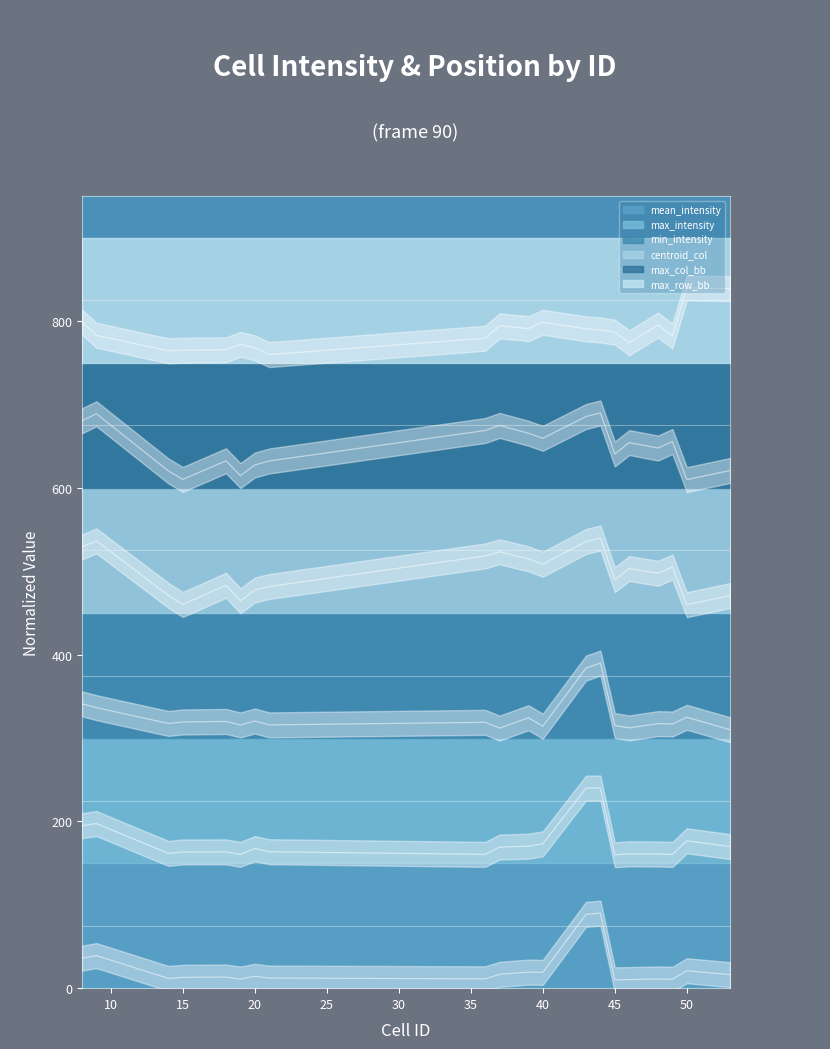

What is the difference between the maximum and minimum values in the mean_intensity series?

80.0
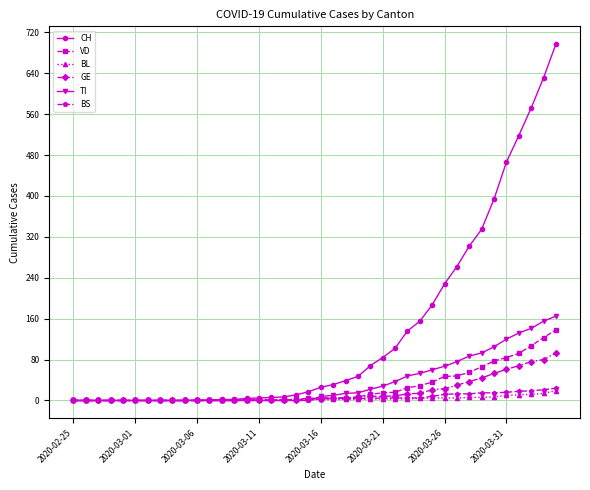

Which series has the largest total across all categories?

CH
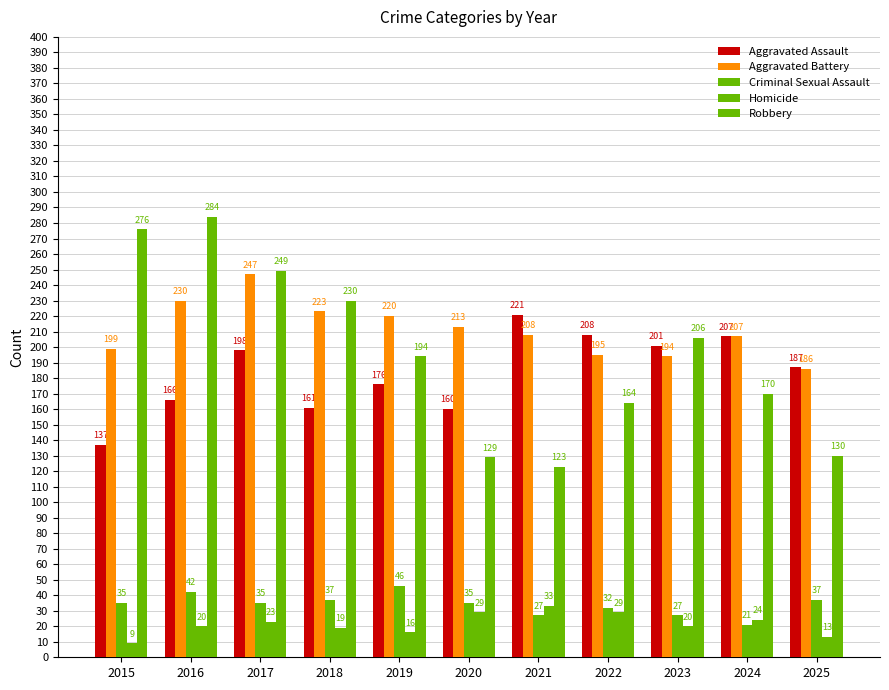

Reading left to right, list all the values displayed in this chart.

Aggravated Assault: 137	166	198	161	176	160	221	208	201	207	187
Aggravated Battery: 199	230	247	223	220	213	208	195	194	207	186
Criminal Sexual Assault: 35	42	35	37	46	35	27	32	27	21	37
Homicide: 9	20	23	19	16	29	33	29	20	24	13
Robbery: 276	284	249	230	194	129	123	164	206	170	130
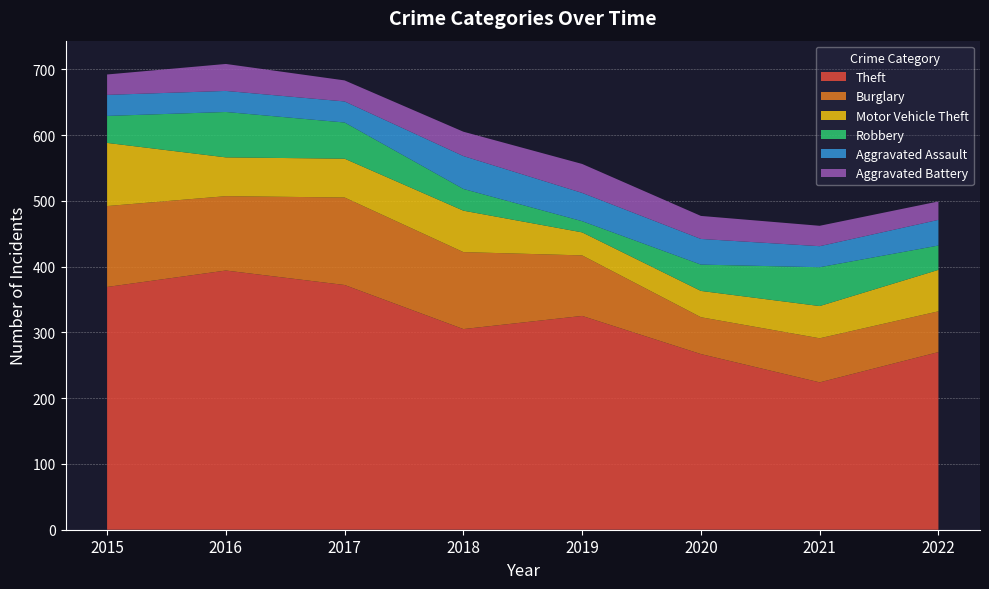

Reading left to right, what are all the values shown in this chart?

Theft: 369	394	372	305	325	267	224	270
Burglary: 123	113	133	117	92	56	67	62
Motor Vehicle Theft: 96	59	59	63	35	40	49	63
Robbery: 41	69	55	33	17	40	59	37
Aggravated Assault: 32	32	32	50	43	39	32	39
Aggravated Battery: 31	41	32	37	44	35	31	28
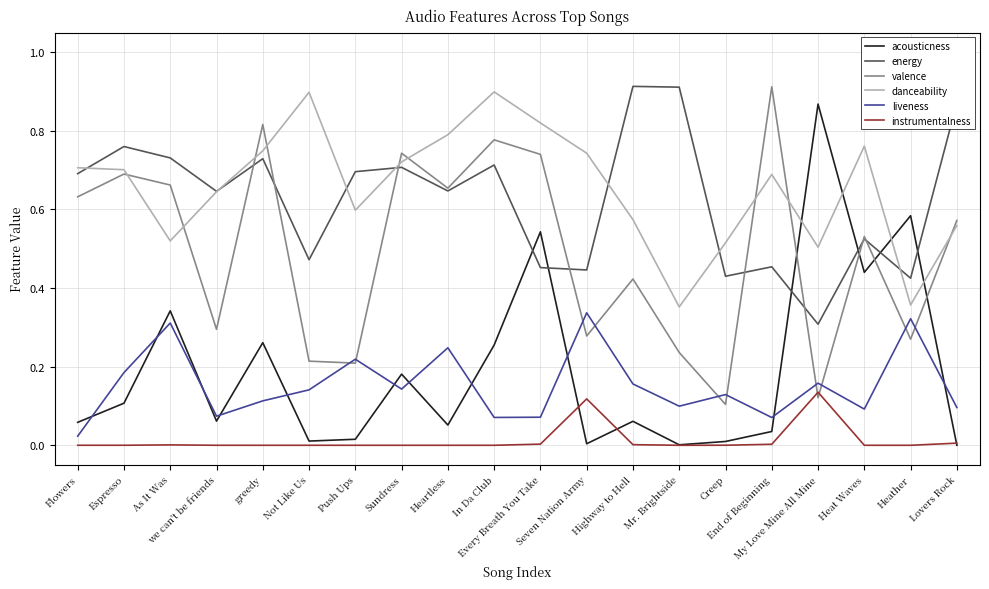

True or false: liveness and acousticness intersect in this chart.

True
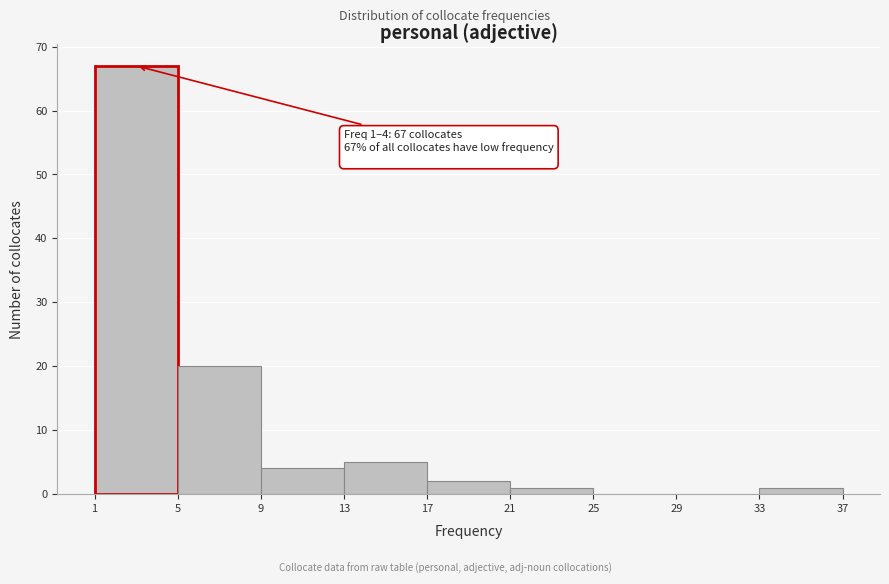

Over which range of the x-axis is the bar tallest?

1 to 5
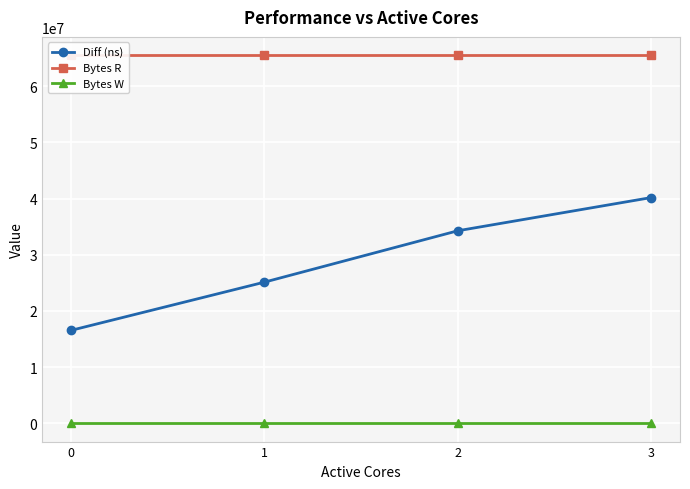

How many lines are shown in the chart?

3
+ + +
* _PROBLEM TO SOLVE_: Quote the items from the line containing "True or false: liveness" through the end of the items, leaving out the pictures.

* _ANSWER FOR THE TASK_:
True or false: liveness and acousticness intersect in this chart.

True

Over which range of the x-axis is the bar tallest?

1 to 5

How many lines are shown in the chart?

3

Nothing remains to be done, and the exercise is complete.